• _TASK STATEMENT_:
Working from the entries below, count every line that includes the word "subtitle". Return the figure alone.

[Stored data entries]
+---+

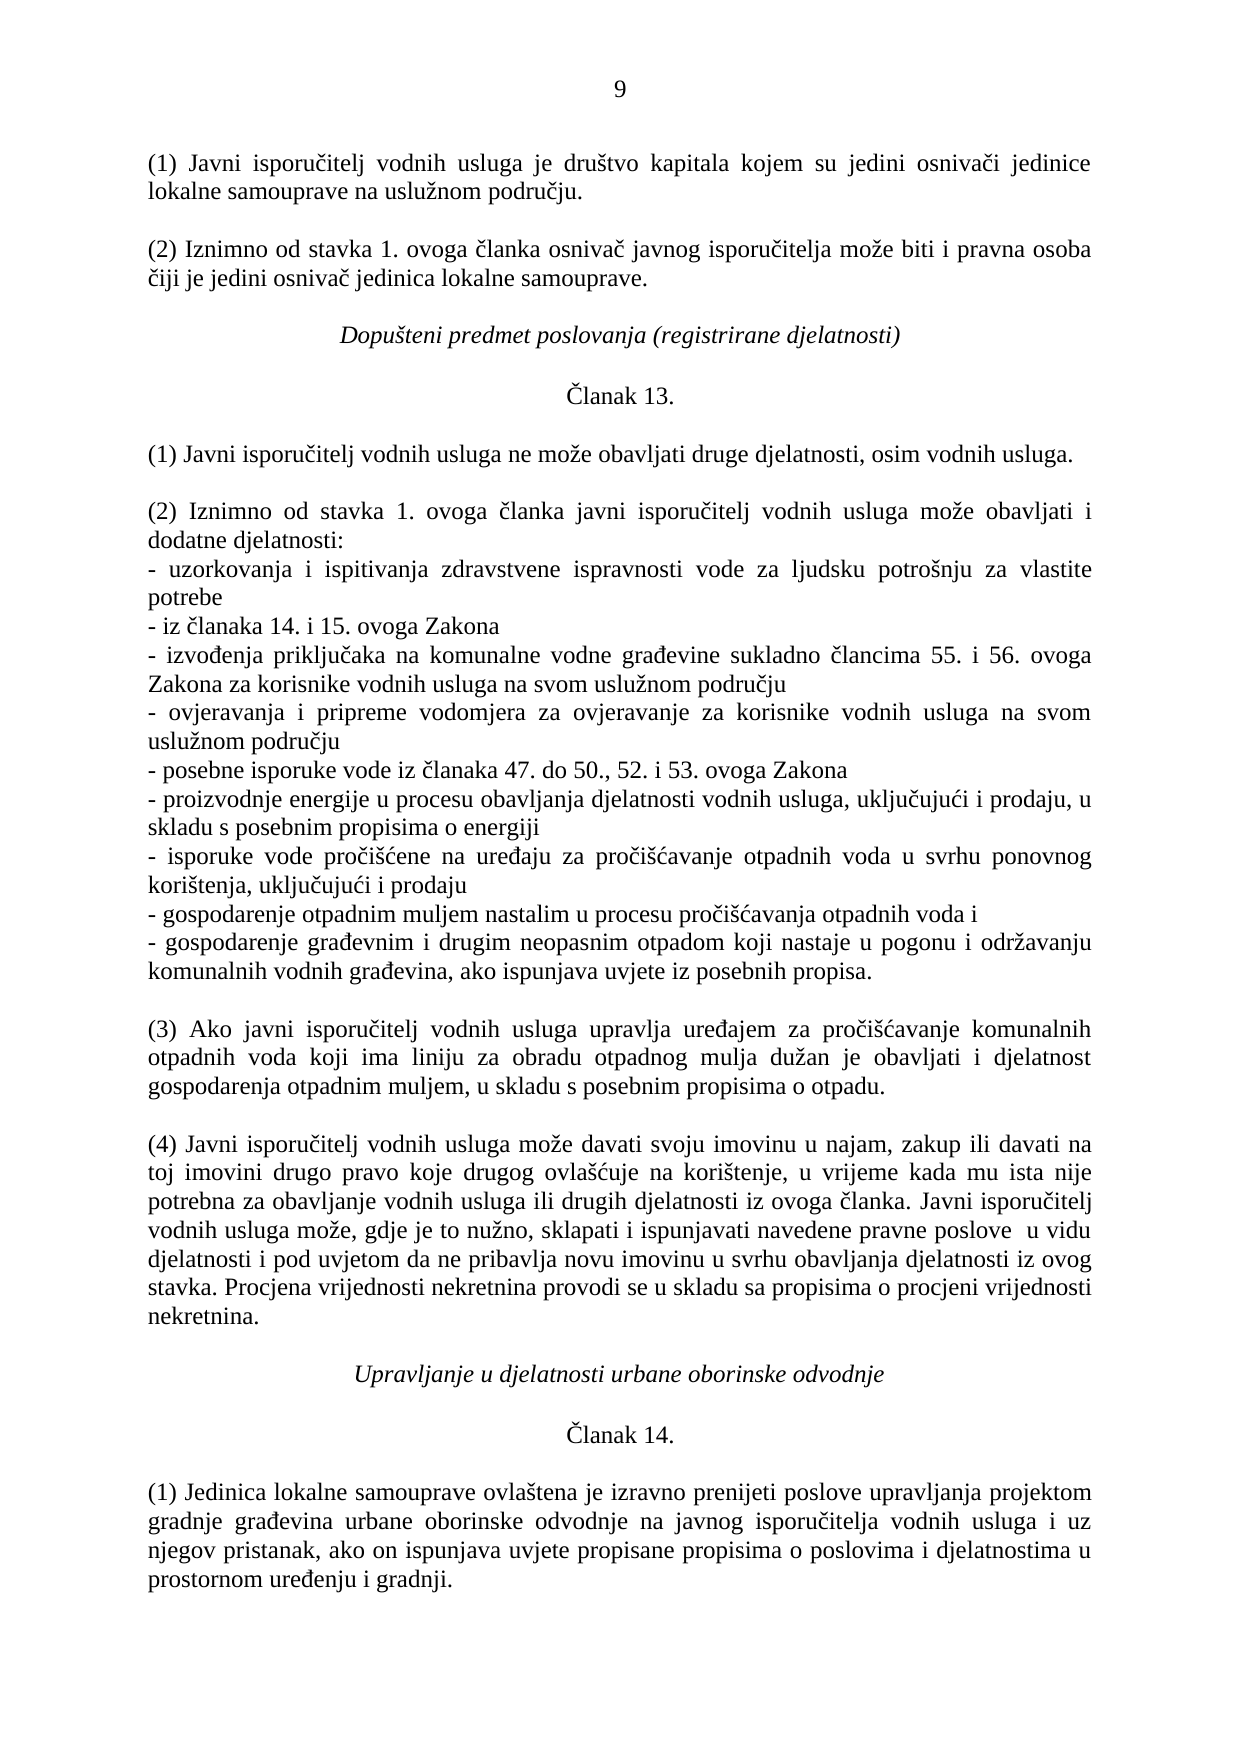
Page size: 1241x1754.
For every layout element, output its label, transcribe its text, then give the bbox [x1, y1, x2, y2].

subtitle Članak 14. [148, 1420, 1093, 1449]
subtitle Dopušteni predmet poslovanja (registrirane djelatnosti) [148, 320, 1093, 349]
text - izvođenja priključaka na komunalne vodne građevine sukladno člancima 55. i 56. ovoga Zakona za korisnike vodnih usluga na svom uslužnom području [148, 640, 1093, 697]
text (4) Javni isporučitelj vodnih usluga može davati svoju imovinu u najam, zakup ili davati na toj imovini drugo pravo koje drugog ovlašćuje na korištenje, u vrijeme kada mu ista nije potrebna za obavljanje vodnih usluga ili drugih djelatnosti iz ovoga članka. Javni isporučitelj vodnih usluga može, gdje je to nužno, sklapati i ispunjavati navedene pravne poslove u vidu djelatnosti i pod uvjetom da ne pribavlja novu imovinu u svrhu obavljanja djelatnosti iz ovog stavka. Procjena vrijednosti nekretnina provodi se u skladu sa propisima o procjeni vrijednosti nekretnina. [148, 1129, 1093, 1330]
text (1) Javni isporučitelj vodnih usluga ne može obavljati druge djelatnosti, osim vodnih usluga. [148, 439, 1093, 467]
text - uzorkovanja i ispitivanja zdravstvene ispravnosti vode za ljudsku potrošnju za vlastite potrebe [148, 554, 1093, 611]
subtitle Članak 13. [148, 381, 1093, 410]
text - gospodarenje građevnim i drugim neopasnim otpadom koji nastaje u pogonu i održavanju komunalnih vodnih građevina, ako ispunjava uvjete iz posebnih propisa. [148, 927, 1093, 985]
text (2) Iznimno od stavka 1. ovoga članka javni isporučitelj vodnih usluga može obavljati i dodatne djelatnosti: [148, 496, 1093, 554]
text - proizvodnje energije u procesu obavljanja djelatnosti vodnih usluga, uključujući i prodaju, u skladu s posebnim propisima o energiji [148, 784, 1093, 841]
subtitle Upravljanje u djelatnosti urbane oborinske odvodnje [148, 1359, 1093, 1387]
text - posebne isporuke vode iz članaka 47. do 50., 52. i 53. ovoga Zakona [148, 755, 1093, 784]
text (2) Iznimno od stavka 1. ovoga članka osnivač javnog isporučitelja može biti i pravna osoba čiji je jedini osnivač jedinica lokalne samouprave. [148, 234, 1093, 291]
text - ovjeravanja i pripreme vodomjera za ovjeravanje za korisnike vodnih usluga na svom uslužnom području [148, 697, 1093, 755]
text - gospodarenje otpadnim muljem nastalim u procesu pročišćavanja otpadnih voda i [148, 899, 1093, 927]
text (1) Jedinica lokalne samouprave ovlaštena je izravno prenijeti poslove upravljanja projektom gradnje građevina urbane oborinske odvodnje na javnog isporučitelja vodnih usluga i uz njegov pristanak, ako on ispunjava uvjete propisane propisima o poslovima i djelatnostima u prostornom uređenju i gradnji. [148, 1477, 1093, 1592]
text - iz članaka 14. i 15. ovoga Zakona [148, 611, 1093, 640]
text - isporuke vode pročišćene na uređaju za pročišćavanje otpadnih voda u svrhu ponovnog korištenja, uključujući i prodaju [148, 841, 1093, 899]
text (1) Javni isporučitelj vodnih usluga je društvo kapitala kojem su jedini osnivači jedinice lokalne samouprave na uslužnom području. [148, 148, 1093, 205]
text (3) Ako javni isporučitelj vodnih usluga upravlja uređajem za pročišćavanje komunalnih otpadnih voda koji ima liniju za obradu otpadnog mulja dužan je obavljati i djelatnost gospodarenja otpadnim muljem, u skladu s posebnim propisima o otpadu. [148, 1014, 1093, 1100]
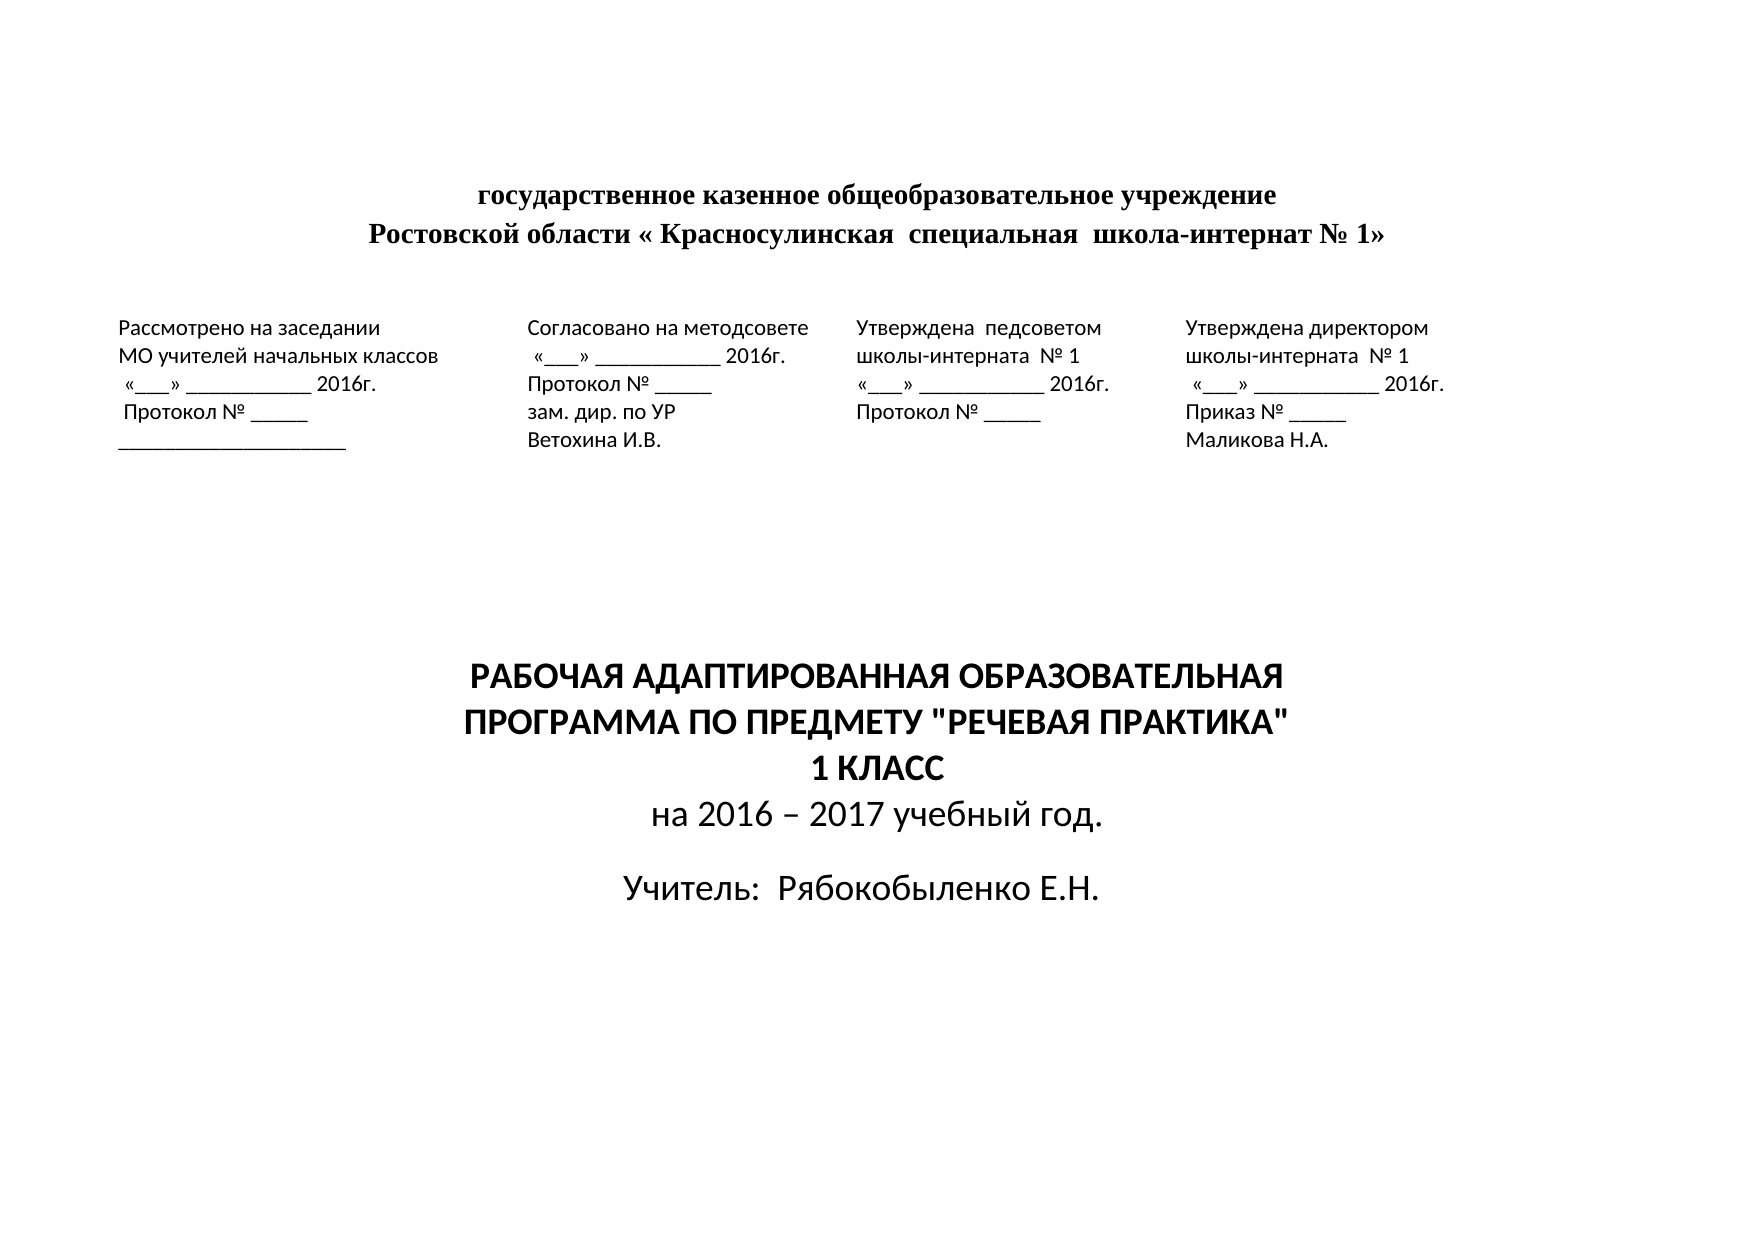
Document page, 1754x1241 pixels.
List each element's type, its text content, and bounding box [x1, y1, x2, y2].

+---+

• _RESPONSE TO THIS TASK_:
4